== Segment start ==

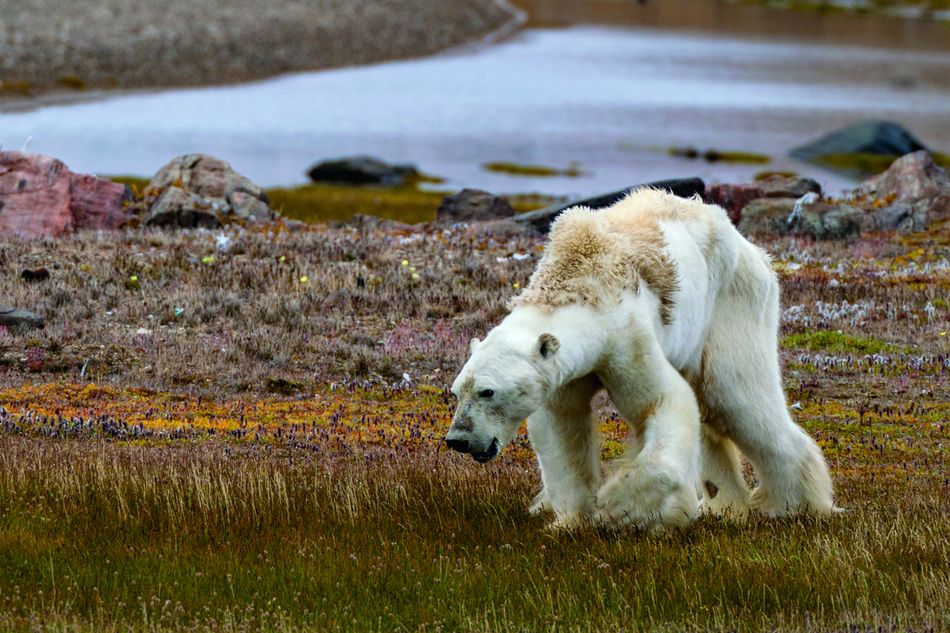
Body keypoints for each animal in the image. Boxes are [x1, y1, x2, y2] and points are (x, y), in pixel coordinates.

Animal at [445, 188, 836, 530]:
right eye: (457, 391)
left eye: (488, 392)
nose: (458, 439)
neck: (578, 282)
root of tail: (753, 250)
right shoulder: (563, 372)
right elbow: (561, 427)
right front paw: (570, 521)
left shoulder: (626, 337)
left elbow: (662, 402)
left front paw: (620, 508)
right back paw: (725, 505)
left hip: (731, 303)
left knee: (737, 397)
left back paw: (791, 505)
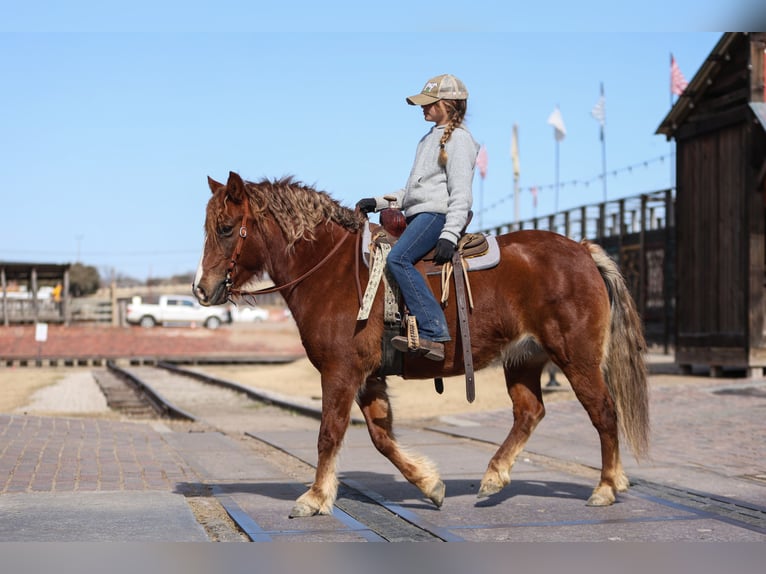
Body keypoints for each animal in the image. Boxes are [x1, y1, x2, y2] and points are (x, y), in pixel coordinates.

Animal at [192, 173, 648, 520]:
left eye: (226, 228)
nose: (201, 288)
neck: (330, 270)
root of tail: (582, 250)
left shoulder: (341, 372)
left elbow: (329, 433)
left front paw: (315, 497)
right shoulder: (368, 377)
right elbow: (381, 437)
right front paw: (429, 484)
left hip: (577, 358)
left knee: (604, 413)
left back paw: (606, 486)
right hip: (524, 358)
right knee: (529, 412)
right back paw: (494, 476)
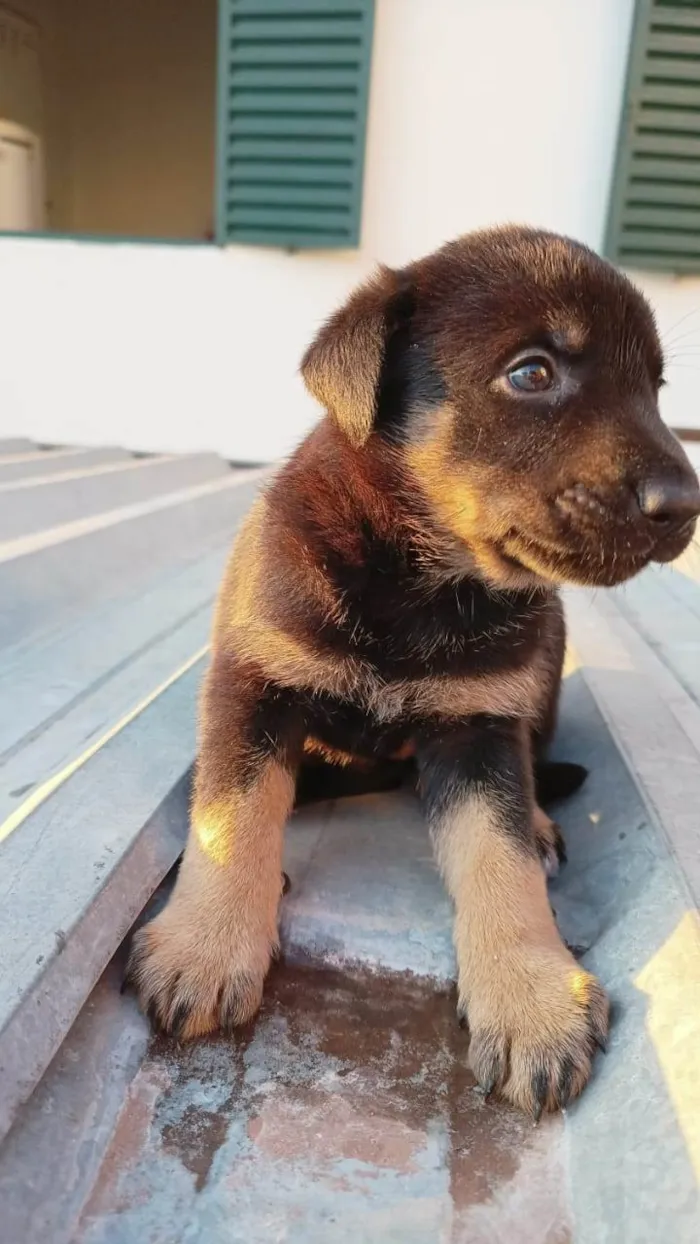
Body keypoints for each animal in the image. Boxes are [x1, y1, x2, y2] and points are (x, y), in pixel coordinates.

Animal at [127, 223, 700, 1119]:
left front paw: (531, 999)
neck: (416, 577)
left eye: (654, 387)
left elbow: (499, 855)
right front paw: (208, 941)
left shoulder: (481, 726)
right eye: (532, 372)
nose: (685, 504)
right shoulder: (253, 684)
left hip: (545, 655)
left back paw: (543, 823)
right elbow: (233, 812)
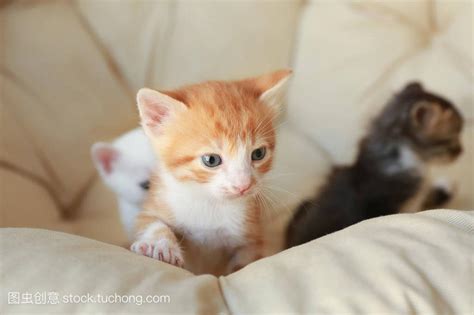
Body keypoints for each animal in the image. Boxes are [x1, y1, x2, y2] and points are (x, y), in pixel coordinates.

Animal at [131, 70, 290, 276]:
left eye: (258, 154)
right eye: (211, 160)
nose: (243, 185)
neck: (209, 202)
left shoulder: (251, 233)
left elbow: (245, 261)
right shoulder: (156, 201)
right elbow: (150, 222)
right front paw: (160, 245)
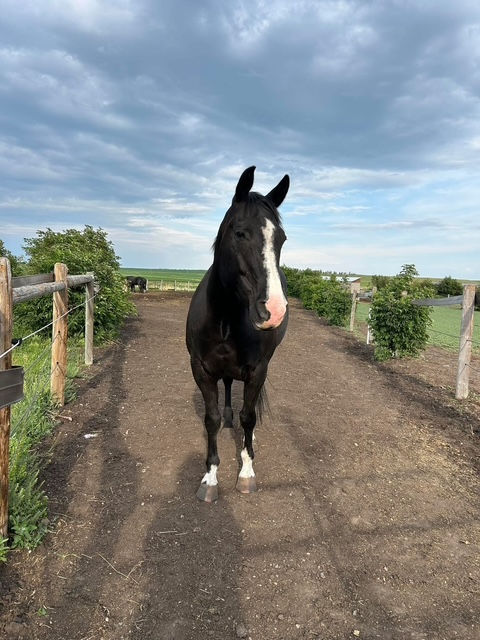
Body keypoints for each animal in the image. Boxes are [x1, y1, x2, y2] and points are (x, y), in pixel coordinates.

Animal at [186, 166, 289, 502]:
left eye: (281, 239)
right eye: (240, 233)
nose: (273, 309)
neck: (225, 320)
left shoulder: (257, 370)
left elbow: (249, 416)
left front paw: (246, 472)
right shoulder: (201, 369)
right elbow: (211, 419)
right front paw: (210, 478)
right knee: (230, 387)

== Segment end ==

A complete and exact copy of the records is required. Exclude the pictures.

Body keypoints for each animal in the image. Boxes are [x1, y1, x2, y2] and points are (x, y), in pixel coordinates.

Animal at [445, 188, 836, 530]:
right eye: (457, 391)
left eye: (488, 392)
nose: (458, 439)
neck: (578, 282)
root of tail: (753, 250)
right shoulder: (563, 372)
right elbow: (561, 427)
right front paw: (570, 521)
left shoulder: (626, 337)
left elbow: (662, 402)
left front paw: (620, 508)
right back paw: (725, 505)
left hip: (731, 303)
left knee: (737, 397)
left back paw: (791, 505)
Body keypoints for each animal in the image. Boxes are [x1, y1, x2, y2] and points are (x, y), in pixel coordinates.

Animal at [192, 173, 648, 520]:
left eye: (226, 228)
nose: (201, 288)
neck: (330, 270)
root of tail: (582, 250)
left shoulder: (341, 372)
left elbow: (329, 433)
left front paw: (315, 497)
right shoulder: (368, 377)
right elbow: (381, 437)
right front paw: (429, 484)
left hip: (577, 358)
left knee: (604, 413)
left back paw: (606, 486)
right hip: (524, 358)
right knee: (529, 412)
right back paw: (494, 476)
Body keypoints for each animal in the image. Boxes are [x1, y1, x2, y2] and points are (x, y), in pixel coordinates.

Animal at [127, 223, 700, 1119]:
left front paw: (531, 999)
neck: (416, 577)
left eye: (654, 387)
left elbow: (499, 855)
right front paw: (208, 941)
left shoulder: (481, 726)
right eye: (532, 372)
nose: (685, 504)
right shoulder: (253, 684)
left hip: (545, 655)
left back paw: (543, 823)
right elbow: (233, 812)
Body keypoints for each animal in the image. Boxes are [x1, y1, x2, y2] and points are (x, y), in pixel coordinates.

Animal at [131, 70, 290, 276]:
left eye: (258, 154)
right eye: (211, 160)
nose: (243, 185)
neck: (209, 202)
left shoulder: (251, 233)
left elbow: (245, 261)
right shoulder: (156, 201)
right elbow: (150, 222)
right front paw: (160, 245)
Body keypoints for each animal in the image. Boxes are [x1, y1, x2, y2] and points are (x, y), in pixel coordinates.

Animal at [186, 166, 289, 502]:
left eye: (281, 239)
right eye: (240, 233)
nose: (273, 309)
neck: (225, 320)
left shoulder: (257, 370)
left elbow: (249, 416)
left front paw: (246, 472)
right shoulder: (201, 369)
right elbow: (211, 419)
right front paw: (210, 478)
right knee: (230, 387)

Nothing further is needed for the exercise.